* [Check your understanding]:
1: In the commentary on British politics, check whether each statement agrees with the text: (a) the writer predicted a hung Parliament on the day the 2017 General Election was called; (b) Great British Railways is described as a private company; (c) the Labour Party is called a lesser evil. Answer yes or no for each and quote the deciding words.
2: Format the rows between the line holding "How many lines are shown in the chart?" and the line holding "What is the lowest", inclusive, as a Markdown table with the columns No. and Line. Number each line and leave out blank lines.

### Quoted passage ###

And like the recent creation of Great British Railways, "a new public body that will bring the operation of track and trains under the same roof and oversee timetables and ticketing," today's renationalisation of TransPennine Express is delaying the inevitable. An inevitability that is also colossally popular. Although it would still have to be run by the right people. When return tickets are abolished, then expect two singles to cost only as much as a return for one year, but no longer. Even that, though, will be too much for the Trussonomic Labour Party.

But when I tell you that there is going to be a hung Parliament, then you can take that to the bank. I spent the 2005 Parliament saying that it was psephologically impossible for the Heir to Blair's Conservative Party to win an overall majority. I predicted a hung Parliament on the day that the 2017 General Election was called, and I stuck to that, entirely alone, all the way up to the publication of the exit poll eight long weeks later. And on the day that Rishi Sunak became Prime Minister, I predicted that a General Election between him and Starmer would result in a hung Parliament.

To strengthen families and communities by securing economic equality and international peace through the democratic political control of the means to those ends, including national and parliamentary sovereignty, we need to hold the balance of power. Owing nothing to either main party, we must be open to the better offer. There does, however, need to be a better offer. Not a lesser evil, which in any case the Labour Party is not.

### Task data ###

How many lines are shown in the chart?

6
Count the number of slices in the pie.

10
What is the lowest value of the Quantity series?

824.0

###
### Task data ###

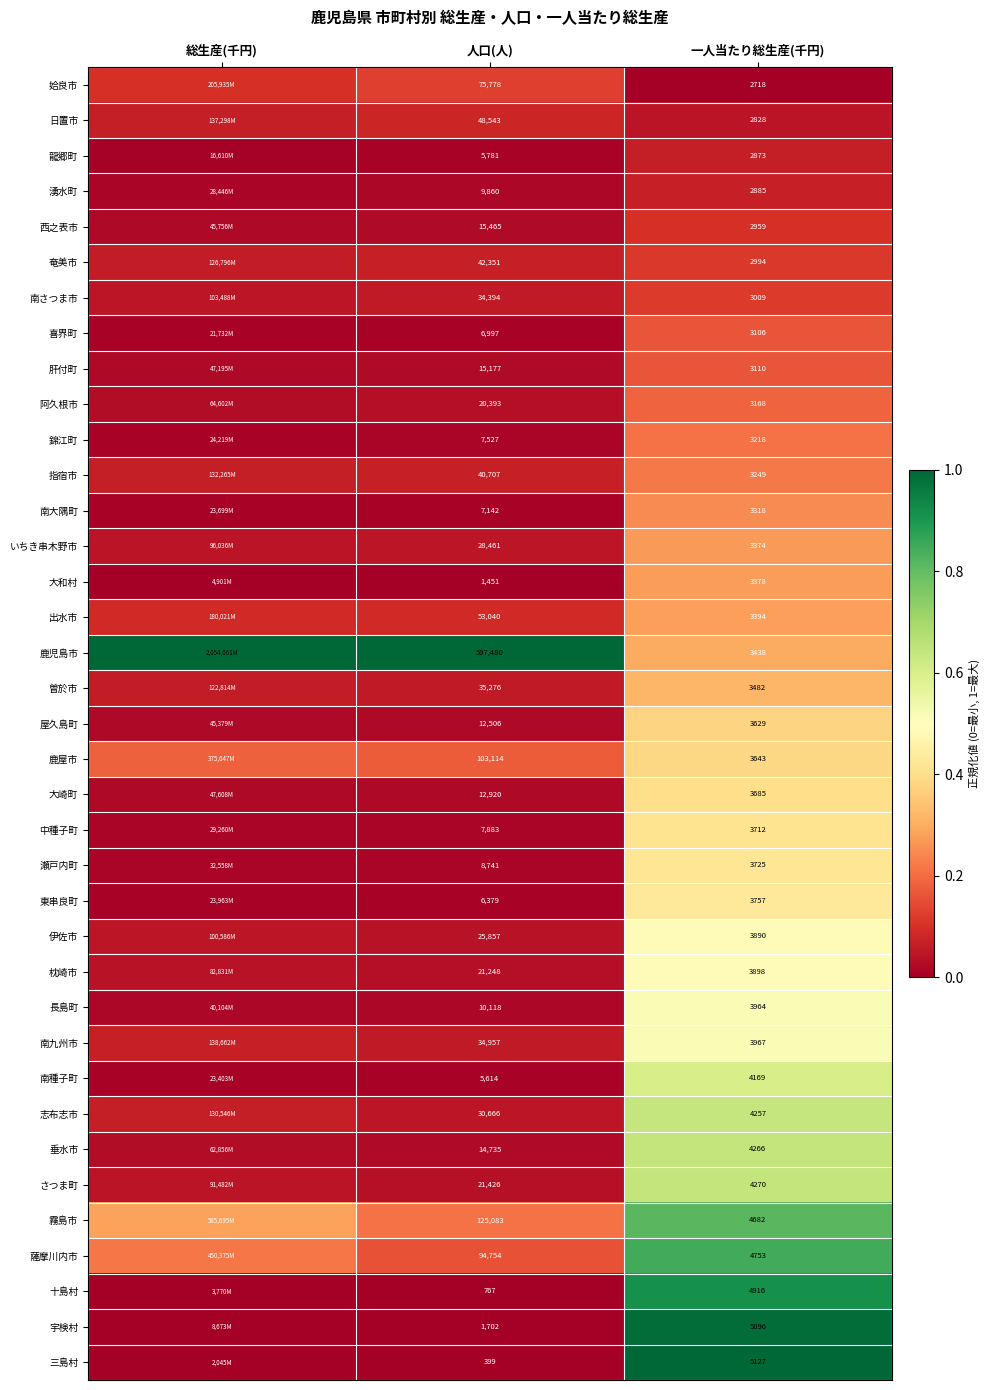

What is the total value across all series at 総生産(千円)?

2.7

###
### Task data ###

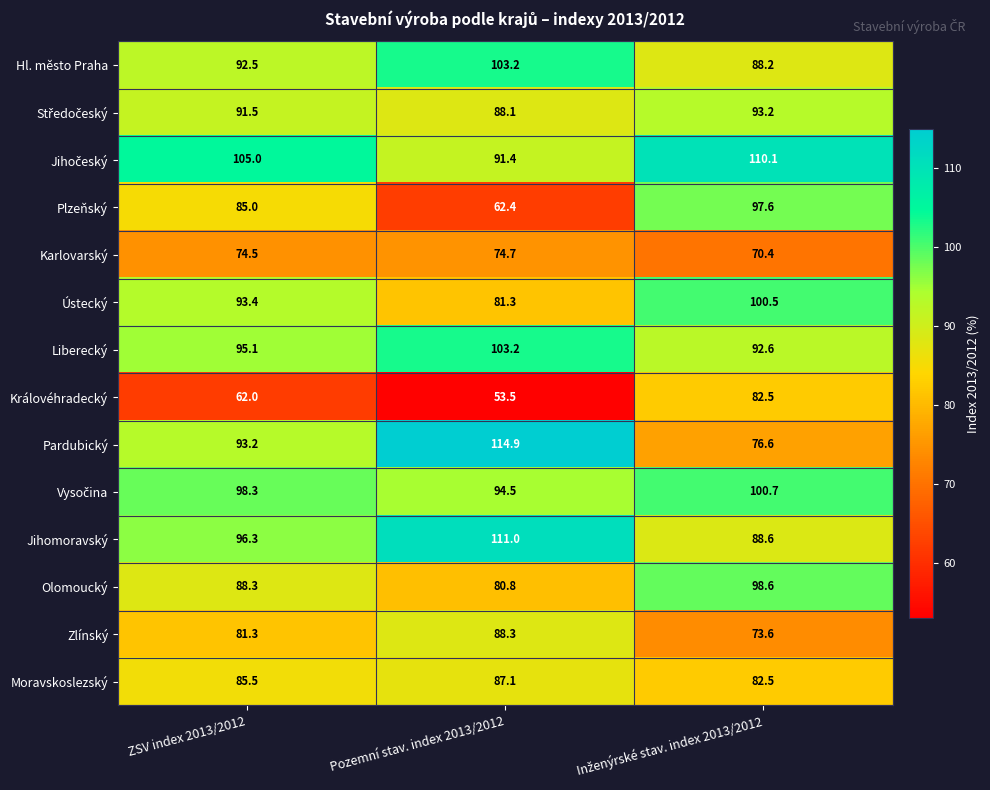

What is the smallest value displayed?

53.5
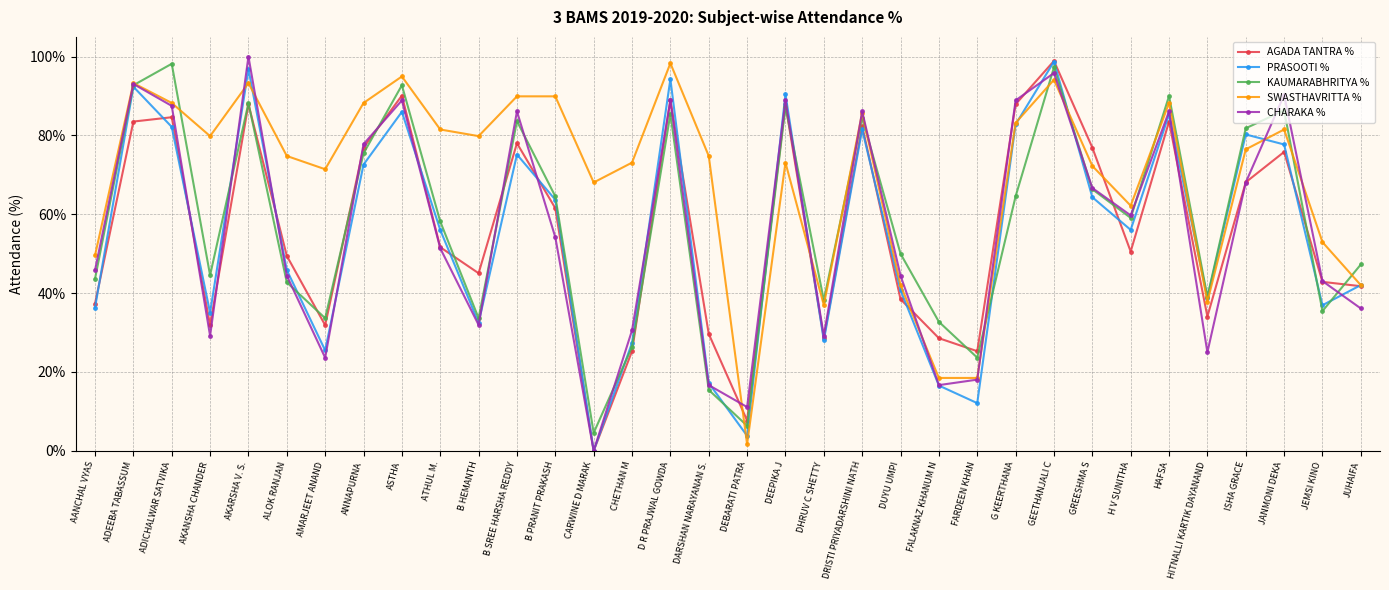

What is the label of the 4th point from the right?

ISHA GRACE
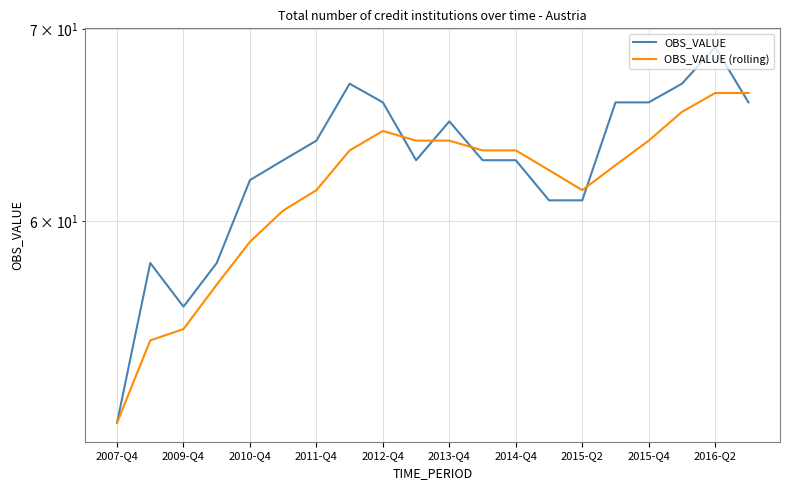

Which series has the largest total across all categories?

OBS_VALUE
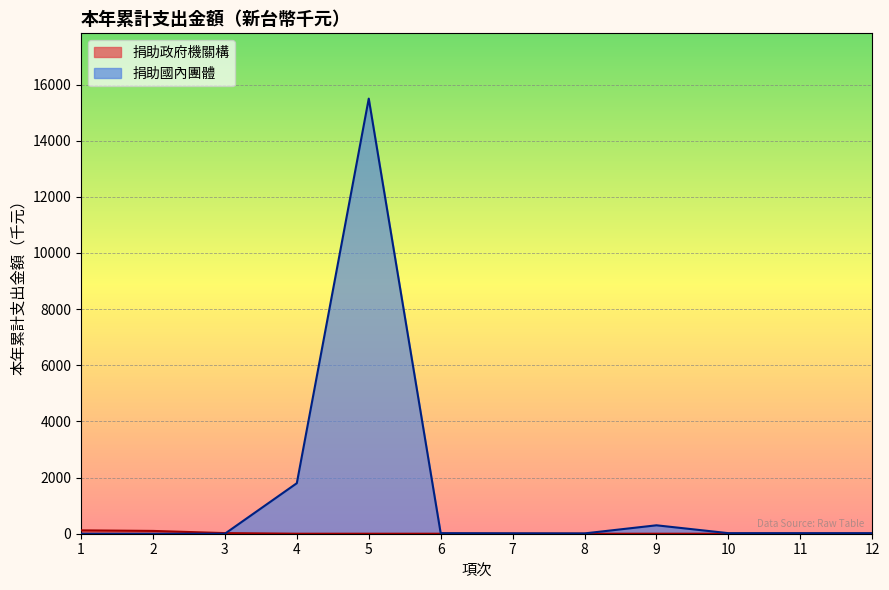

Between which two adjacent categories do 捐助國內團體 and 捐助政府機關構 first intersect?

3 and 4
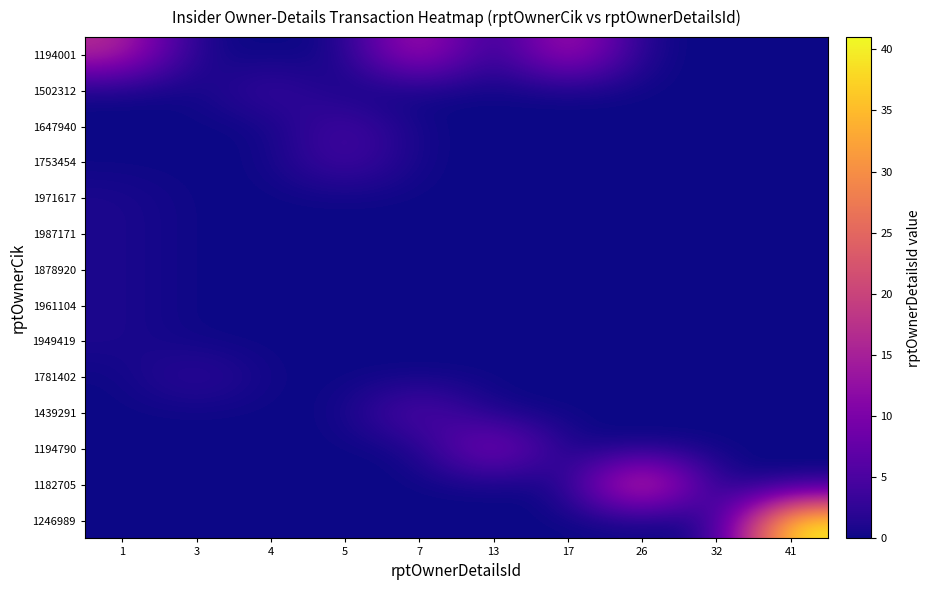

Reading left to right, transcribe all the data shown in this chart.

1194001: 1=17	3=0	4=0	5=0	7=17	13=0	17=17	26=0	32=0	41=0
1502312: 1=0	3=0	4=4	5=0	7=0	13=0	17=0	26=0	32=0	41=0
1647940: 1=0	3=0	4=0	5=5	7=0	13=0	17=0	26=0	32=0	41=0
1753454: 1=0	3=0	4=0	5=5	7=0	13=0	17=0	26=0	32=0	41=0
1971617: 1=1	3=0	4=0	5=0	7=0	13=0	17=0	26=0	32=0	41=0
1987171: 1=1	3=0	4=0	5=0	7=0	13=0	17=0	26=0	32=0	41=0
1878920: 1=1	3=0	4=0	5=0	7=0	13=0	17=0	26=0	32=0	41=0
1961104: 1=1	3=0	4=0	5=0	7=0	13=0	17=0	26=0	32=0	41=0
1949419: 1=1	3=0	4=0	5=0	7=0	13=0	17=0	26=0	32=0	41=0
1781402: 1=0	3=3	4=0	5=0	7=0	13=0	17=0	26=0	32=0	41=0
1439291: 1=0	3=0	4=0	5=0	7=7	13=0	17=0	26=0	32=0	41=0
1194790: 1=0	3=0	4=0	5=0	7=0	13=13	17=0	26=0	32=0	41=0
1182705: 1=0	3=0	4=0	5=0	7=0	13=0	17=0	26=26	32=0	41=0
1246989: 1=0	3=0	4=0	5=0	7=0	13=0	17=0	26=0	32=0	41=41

###

* [Answers in order]:
1:
(a) Yes: "I predicted a hung Parliament on the day that the 2017 General Election was called"
(b) No: "a new public body that will bring the operation of track and trains under the same roof and oversee timetables and ticketing"
(c) No: "Not a lesser evil, which in any case the Labour Party is not."

2:
| No. | Line |
|---|---|
| 1 | How many lines are shown in the chart? |
| 2 | 6 |
| 3 | Count the number of slices in the pie. |
| 4 | 10 |
| 5 | What is the lowest value of the Quantity series? |